How does all this relate to the Ebola crisis in West Africa? Apart from their role in preventing and treating malaria as well as other common illnesses, community health workers are essential in the fight against Ebola. Last week witnessed the first confirmed case of Ebola in Mali. A two-year-old girl who had traveled with her grandmother from Guinea died. While no other cases of Ebola have been reported to date, many people have been in contact with the girl and more than 40 of those individuals are being monitored. Mali is now the sixth West African country with a confirmed Ebola case.

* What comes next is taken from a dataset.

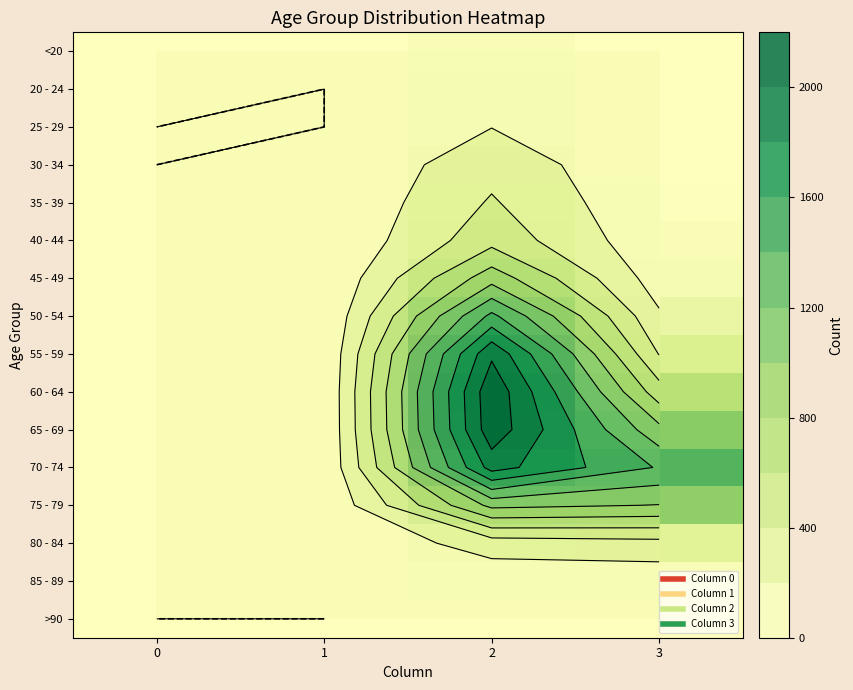

At how many categories does at least one series exceed 1038?

2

Why are community health workers so important for the fight against Ebola? They are crucial in part because they tend to be trusted members of their communities. They can not only help in providing information about Ebola and promoting appropriate behaviors, but they can also help to trace and monitor those who have been in contact with the virus. This must be done for at least 21 days – the period during which symptoms do not yet emerge, and it must be continued after that period if individuals become sick. In the other countries affected by the virus – including Guinea, Liberia, and Sierra Leone, community health workers already play that vital role.

As Dr, Johnson explains, “there is huge potential for community health workers to accelerate the effort to stop Ebola across West Africa, by supporting epidemiologic surveillance, contact monitoring, returning traveler monitoring, community engagement, and prevention counseling.”